Work order A —
Answer the following from the debate excerpt on bariatric surgery, one answer per line, marked (i), (ii) and (iii) to match the questions.
(i) What month and year does the speaker give at the start?
(ii) What single word did the Secretary of State use to dismiss restrictions on bariatric surgery?
(iii) Which body in the speaker's constituency imposes additional restrictions?
Work order B — List every organization or publication named in the paragraph of the debate excerpt on bariatric surgery that begins "But Opposition Members all know the truth."
Work order C — Rewrite the paragraph of the debate excerpt on bariatric surgery that begins "But Opposition Members all know the truth" as a short bulleted list, keeping its main facts.

That was in April 2012, and it is a fact, again showing that Ministers are out of touch. The Secretary of State claimed that there is no such evidence of treatments being restricted or decommissioned.
Will the hon. Gentleman give way?
I will not, as I do not have time now.
In the Secretary of State’s annual report to Parliament, he dismissed restrictions on bariatric surgery as “meaningless” and continued to say:
“Time and again, he says”—
that is my right hon. Friend the Member for Leigh (Andy Burnham)—
‘“Oh, they are rationing.’ They are not”.—[Official Report, 4 July 2012; Vol. 547, c. 923.]
But Opposition Members all know the truth. Aside from the evidence presented by the Labour party and the GP magazine, verified by Full Fact, primary care trusts acknowledge that they are restricting access to bariatric surgery. The National Institute for Health and Clinical Excellence recommends surgery for anyone with a body mass index of 40 or a BMI of 35 and co-morbidity. Many PCTs, including NHS Stockport in my own constituency of Denton and Reddish, impose additional restrictions.

Information given —
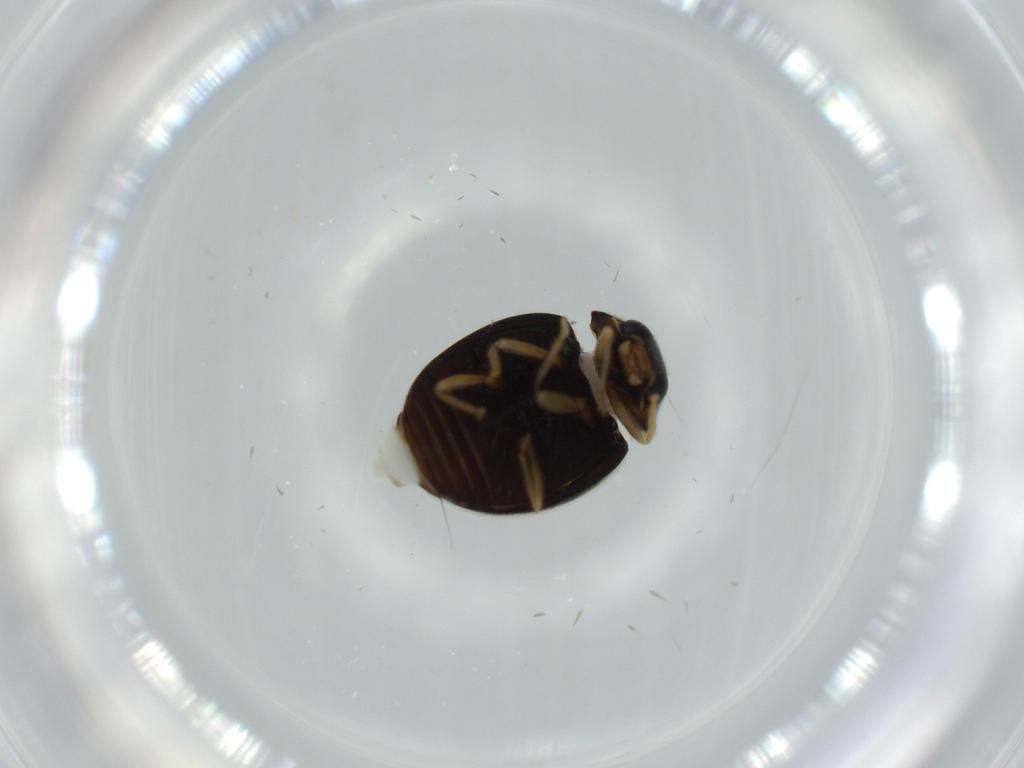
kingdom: Animalia
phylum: Arthropoda
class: Insecta
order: Coleoptera
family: Coccinellidae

Task output A —
(i) April 2012
(ii) "Meaningless"
(iii) NHS Stockport

Task output B —
- Labour party
- GP magazine
- Full Fact
- National Institute for Health and Clinical Excellence
- NHS Stockport

Task output C —
- Opposition Members all know the truth.
- The Labour party and the GP magazine presented evidence, and Full Fact verified it.
- Primary care trusts acknowledge that they restrict access to bariatric surgery.
- The National Institute for Health and Clinical Excellence recommends surgery for anyone with a BMI of 40, or a BMI of 35 with co-morbidity.
- Many PCTs impose additional restrictions. One of them is NHS Stockport in the speaker's constituency of Denton and Reddish.